Prelim notes: RL

General formulation of the reinforcement learning problem: I am an agent inside an environment. Minimally, this environment consists of a set $S$ of states and $A$ of actions. I may additionally have a model $T(s,a,s')$ of this environment, which takes (state, action) pairs to distributions over states. At every time step, I observe a state $s$ and select an action $a$ . I then transition to a new state $s'$ according to some transition function $P$ (not necessarily the same as $T$ !) and receive a reward $R(s,a,s') \in \mathbb{R}$ .

My goal is to maximize expected total reward, either up to a fixed time horizon $T$ , or a discounted future $\sum_{t = 0}^\infty \gamma^t r_t$ . My behavior will be defined by a policy $\pi$ , which maps states to distributions over actions. Then the reinforcement learning problem is to define a policy that maximizes my reward in the sense just given.

Value iteration with a fixed policy (policy evaluation)

Suppose I already know the true transition function $P$ and reward function $R$ . Basic question: given a fixed policy, what is the value (expected total future reward) $V^\pi_t(s)$ of being in state $s$ ? Alternatively, what is the value $Q^\pi_t(s,a)$ of taking action $a$ in state $s$ ? (We’ll ignore the finite case from now on—it’s straightforward.) Certainly the following relations hold:

\[ V^\pi(s) = \sum_a \pi(s,a) \sum_{s’} P(s,a,s’) [R(s,a,s’) + \gamma V^\pi(s’)] \]

\[ Q^\pi(s,a) = \sum_{s’} P(s,a,s’) [R(s,a,s’) + \gamma \sum_a’ Q^\pi(s’,\pi(s’, a’))] \]

These are called the Bellman equations. In each case, they define a system of $|S|$ (or $|S \times A|$ ) linear equations in the same number of unknowns, and we can just throw the system at a solver to get the right values for $V$ or $Q$ .

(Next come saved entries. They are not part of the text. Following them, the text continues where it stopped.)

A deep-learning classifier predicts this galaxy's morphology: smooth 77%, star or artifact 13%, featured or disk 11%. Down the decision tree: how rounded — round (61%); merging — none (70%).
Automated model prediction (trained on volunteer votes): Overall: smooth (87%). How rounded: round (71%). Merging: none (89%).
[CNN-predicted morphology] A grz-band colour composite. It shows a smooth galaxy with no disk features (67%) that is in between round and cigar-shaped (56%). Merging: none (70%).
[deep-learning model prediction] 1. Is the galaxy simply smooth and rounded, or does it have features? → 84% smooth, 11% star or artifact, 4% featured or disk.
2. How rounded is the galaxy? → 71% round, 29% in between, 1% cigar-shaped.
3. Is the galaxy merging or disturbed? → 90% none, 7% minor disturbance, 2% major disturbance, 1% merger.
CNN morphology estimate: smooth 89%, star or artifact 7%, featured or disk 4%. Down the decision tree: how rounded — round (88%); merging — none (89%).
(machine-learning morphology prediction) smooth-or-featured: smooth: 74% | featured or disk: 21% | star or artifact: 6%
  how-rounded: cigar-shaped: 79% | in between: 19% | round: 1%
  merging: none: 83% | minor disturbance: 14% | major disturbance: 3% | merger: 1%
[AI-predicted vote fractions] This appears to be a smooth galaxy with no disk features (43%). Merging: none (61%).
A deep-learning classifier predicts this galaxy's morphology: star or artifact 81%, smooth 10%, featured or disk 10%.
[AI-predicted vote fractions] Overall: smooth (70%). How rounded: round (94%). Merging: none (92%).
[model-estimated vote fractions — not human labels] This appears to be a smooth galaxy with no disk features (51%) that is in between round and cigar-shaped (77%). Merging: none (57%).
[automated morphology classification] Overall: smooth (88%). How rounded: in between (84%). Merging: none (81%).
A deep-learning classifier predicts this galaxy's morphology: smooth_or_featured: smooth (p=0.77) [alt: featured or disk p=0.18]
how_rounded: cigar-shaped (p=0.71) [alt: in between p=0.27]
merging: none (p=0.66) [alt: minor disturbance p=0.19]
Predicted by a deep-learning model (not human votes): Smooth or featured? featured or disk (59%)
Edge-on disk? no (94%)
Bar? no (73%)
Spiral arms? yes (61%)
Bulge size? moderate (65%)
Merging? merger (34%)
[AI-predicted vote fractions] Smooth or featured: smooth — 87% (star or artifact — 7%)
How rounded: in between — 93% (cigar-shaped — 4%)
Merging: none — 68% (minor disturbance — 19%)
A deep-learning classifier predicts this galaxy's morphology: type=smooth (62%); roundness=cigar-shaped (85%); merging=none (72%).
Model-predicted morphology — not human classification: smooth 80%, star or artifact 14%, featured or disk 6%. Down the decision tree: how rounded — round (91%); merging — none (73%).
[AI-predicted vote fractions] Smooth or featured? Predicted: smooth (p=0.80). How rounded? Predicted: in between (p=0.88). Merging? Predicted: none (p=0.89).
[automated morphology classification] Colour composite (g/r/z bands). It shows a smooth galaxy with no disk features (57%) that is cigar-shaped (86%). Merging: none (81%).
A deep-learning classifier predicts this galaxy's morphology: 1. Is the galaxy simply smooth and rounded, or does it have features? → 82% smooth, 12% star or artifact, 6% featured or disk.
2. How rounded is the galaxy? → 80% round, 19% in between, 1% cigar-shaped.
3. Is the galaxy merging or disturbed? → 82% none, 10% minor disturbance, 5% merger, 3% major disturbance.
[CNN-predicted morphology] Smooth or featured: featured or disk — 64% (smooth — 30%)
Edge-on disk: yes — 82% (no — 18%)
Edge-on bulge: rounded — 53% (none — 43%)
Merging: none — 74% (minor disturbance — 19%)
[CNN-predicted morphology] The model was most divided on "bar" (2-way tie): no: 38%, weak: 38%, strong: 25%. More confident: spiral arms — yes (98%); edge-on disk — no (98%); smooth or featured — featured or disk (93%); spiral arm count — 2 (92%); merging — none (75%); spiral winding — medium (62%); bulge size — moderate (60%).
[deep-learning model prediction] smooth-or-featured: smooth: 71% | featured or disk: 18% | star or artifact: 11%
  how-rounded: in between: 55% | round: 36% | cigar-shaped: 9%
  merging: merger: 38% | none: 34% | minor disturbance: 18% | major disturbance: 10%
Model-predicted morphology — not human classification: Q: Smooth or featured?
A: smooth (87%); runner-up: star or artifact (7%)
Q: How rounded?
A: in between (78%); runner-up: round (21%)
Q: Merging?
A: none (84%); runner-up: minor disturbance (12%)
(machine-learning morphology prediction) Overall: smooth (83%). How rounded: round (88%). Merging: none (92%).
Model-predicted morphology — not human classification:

Alternatively, there is an iterative method that often finds the solution faster. In particular, treat the Bellman equation for $V$ given above as an operater rather than an inequality. First observe that the true value function is a fixed point of this operator. It can be shown (TODO show it; easy in this case) that it is a contraction mapping; it follows from Banach’s fixed point theorem that the fixed point is unique, and repeated application of this backup will eventually converge to it.

Policy iteration

What I really want is the best policy $\pi^*$ . We can write down the conditions for this just like before (these are the Bellman optimality equations):

\[ V^*(s) = \max_a \sum_{s’} P(s,a,s’) [R(s,a,s’) + \gamma V^*(s’) ] \]

(assume, toward contradiction, that the optimal policy did something other than max over $a$ above—then we could improve its value by choosing the max instead).

Now suppose, given some $V^\pi$, that I define a new policy to greedily select actions which maximize the value of the successor state. It’s easy to see that the value of the new policy $\pi'$ is at least as good as the old one—at every step $Q^{\pi'}(s,a) \geq V(s)$ .

Clearly, for an optimal policy, this greedy selection leaves the overall value function unchanged; if, after applying greedy selection, the value function is unchanged, then the Bellman optimality equations are already satisfied. So iteration of this process:

Compute the value $V^\pi$ of $\pi$
Compute the optimal policy $\pi'$ for $V^\pi$

will eventually take us to a (non-unique) optimal policy and the (unique) optimal value function.

Value iteration

What if we just treat the Bellman optimality equations as an operator like we did the Bellman backup equations? The optimal value function a fixed point of the operator, and again the operator is a contraction mapping (TODO show it), so the optimal value function is the unique fixed point, and repeated application will take us there. From the optimal value function it’s straightforward to get the optimal policy.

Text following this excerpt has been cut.